When folks are working on a healing for a long time, they might think about past healings they’ve had in Christian Science as a way of being grateful, of reassuring themselves of the power of God, and of bolstering their courage to continue the fight against the error that has engulfed their thinking.  No problem there unless they’re relying on the past rather than looking forward to what they need to understand now.

Iris 06.03.14At such times, however, error may suggest “Yes, that really was a remarkable healing you had, but…” and then go on to remind the individual:

  1. how long the current problem has been going on;
  2. how hard they’ve been working on it; and
  3. how often they’ve prayed, etc. and yet without any apparent results!

If any of this sounds familiar, you need to be alert to this undermining and harmful methodology of the carnal mind—of evil.


Because if we’re not awake to how error operates, we’re very likely to be taken in by its lies, and delay the healing we deserve.

So let’s examine this two-fold “Yes, but” tactic closely!

The “but” part of the suggestion is really nothing other than a disagreement designed to engender a sense of futility and hopelessness in the individual—a “what’s the point” mentality to entice them to abandon their reliance on Christian Science and choose material means and methods instead or to resign themselves to their “fate.”  Obviously, not good!

However, it’s the first part—the “Yes” section—that is perhaps the more subtle aspect of the serpent’s suggestion—the one we really need to be awake to!

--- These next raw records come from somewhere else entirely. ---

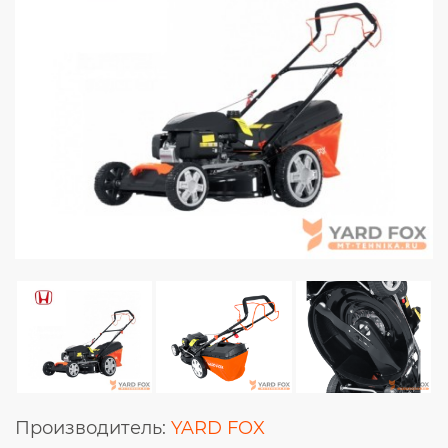
Производитель:
YARD FOX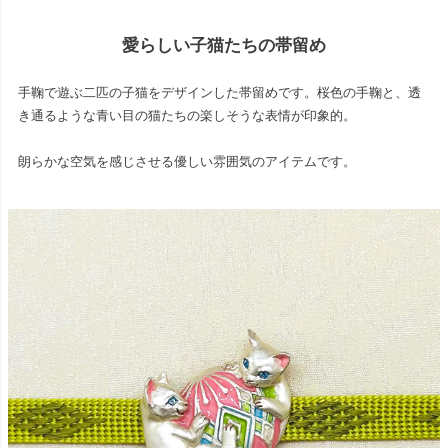
愛らしい子猫たちの帯留め
手鞠で遊ぶ二匹の子猫をデザインした帯留めです。桜色の手鞠と、透
き通るような青い目の猫たちの楽しそうな表情が印象的。
朗らかな空気を感じさせる優しい雰囲気のアイテムです。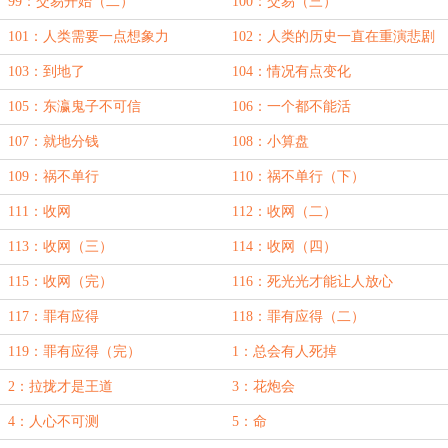
99：交易开始（二）
100：交易（三）
101：人类需要一点想象力
102：人类的历史一直在重演悲剧
103：到地了
104：情况有点变化
105：东瀛鬼子不可信
106：一个都不能活
107：就地分钱
108：小算盘
109：祸不单行
110：祸不单行（下）
111：收网
112：收网（二）
113：收网（三）
114：收网（四）
115：收网（完）
116：死光光才能让人放心
117：罪有应得
118：罪有应得（二）
119：罪有应得（完）
1：总会有人死掉
2：拉拢才是王道
3：花炮会
4：人心不可测
5：命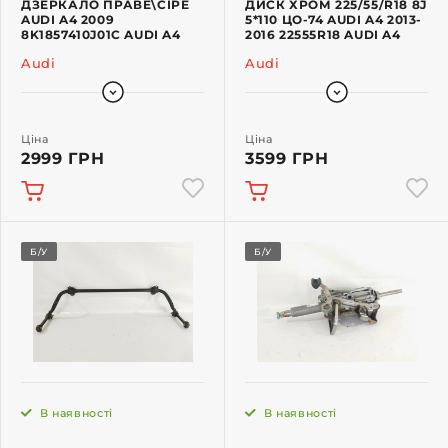
ДЗЕРКАЛО ПРАВЕ\СІРЕ
ДИСК ХРОМ 225/55/R18 8J
AUDI A4 2009
5*110 ЦО-74 AUDI A4 2013-
8K1857410J01C AUDI A4
2016 22555R18 AUDI A4
Audi
Audi
Ціна
Ціна
2999 ГРН
3599 ГРН
Б/У
Б/У
В наявності
В наявності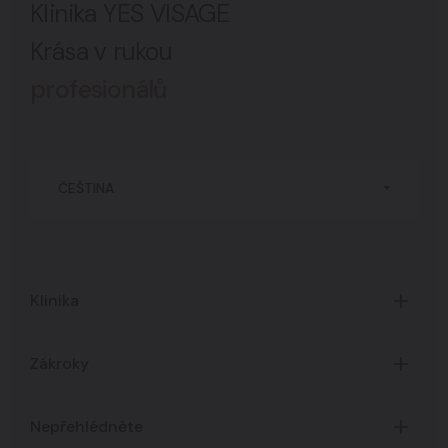
Klinika YES VISAGE
Krása v rukou
profesionálů
ČEŠTINA
Klinika
Úvod
Zákroky
O Klinice
Časté dotazy
Certifikáty
Nepřehlédněte
Všechny zákroky
Ceník služeb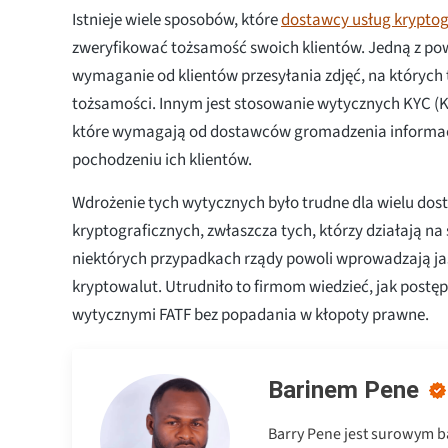
Istnieje wiele sposobów, które
dostawcy usług kryptog
zweryfikować tożsamość swoich klientów. Jedną z po
wymaganie od klientów przesyłania zdjęć, na któryc
tożsamości. Innym jest stosowanie wytycznych KYC (
które wymagają od dostawców gromadzenia informacj
pochodzeniu ich klientów.
Wdrożenie tych wytycznych było trudne dla wielu do
kryptograficznych, zwłaszcza tych, którzy działają na
niektórych przypadkach rządy powoli wprowadzają ja
kryptowalut. Utrudniło to firmom wiedzieć, jak postę
wytycznymi FATF bez popadania w kłopoty prawne.
Barinem Pene
Barry Pene jest surowym 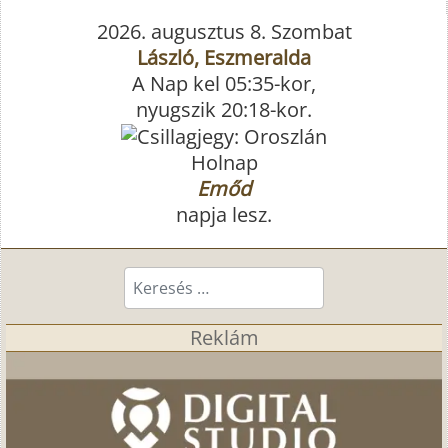
2026. augusztus 8. Szombat
László, Eszmeralda
A Nap kel 05:35-kor,
nyugszik 20:18-kor.
Holnap
Emőd
napja lesz.
Keresés...
Reklám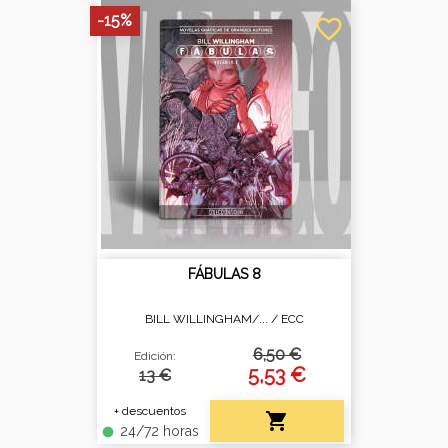
-15%
favorite_border
FÁBULAS 8
BILL WILLINGHAM/... /
ECC
6,50 €
Edición:
5,53 €
13 €
+ descuentos

24/72 horas
fiber_manual_record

Evil may appear to acknowledge previous healings, but it can never do so because it’s against its very “nature” to agree with anything that’s true!  It’s a deceitful trap laid to draw us into accepting the “but”—the disagreement portion—by seeking to mesmerize us into believing that mortal mind’s conclusion is perfectly “reasonable.”  It would suggest—as our own observation—that we’ve given it our best shot, that the current situation’s just too tough, and now we need to rationally look elsewhere—to material means and methods.

This lie would have us turn from our one and only Creator—in whom we live and move and have our being.  In whom is our only real source of health, holiness, and harmony.  In whom alone is our salvation!

To be sure, this is the individual’s personal choice, but shouldn’t we be awake to the falsity of this utterly wrong-headed premise, conclusion, and influence?

Shouldn’t we be asking ourselves if we really have “given it our best shot”?  Have we deeply examined our thoughts and perceptions to see what is of God and what is of the carnal mind?  Are we truly willing to let go of cherished concepts that may be holding us back—concepts that even at one time may have appeared to be comforting but which are not truly of the Comforter?

Mary Baker Eddy included in a letter to a Branch Church the following (Miscellaneous Writings, p. 154):

Pray without ceasing. Watch diligently; never desert the post of spiritual observation and self-examination. Strive for self-abnegation, justice, meekness, mercy, purity, love. Let your light reflect Light. Have no ambition, affection, nor aim apart from holiness. Forget not for a moment, that God is All-in-all — therefore, that in reality there is but one cause and effect.

In light of these admonitions, can we honestly say we’ve done our best?

There is no room for “yes, buts” here!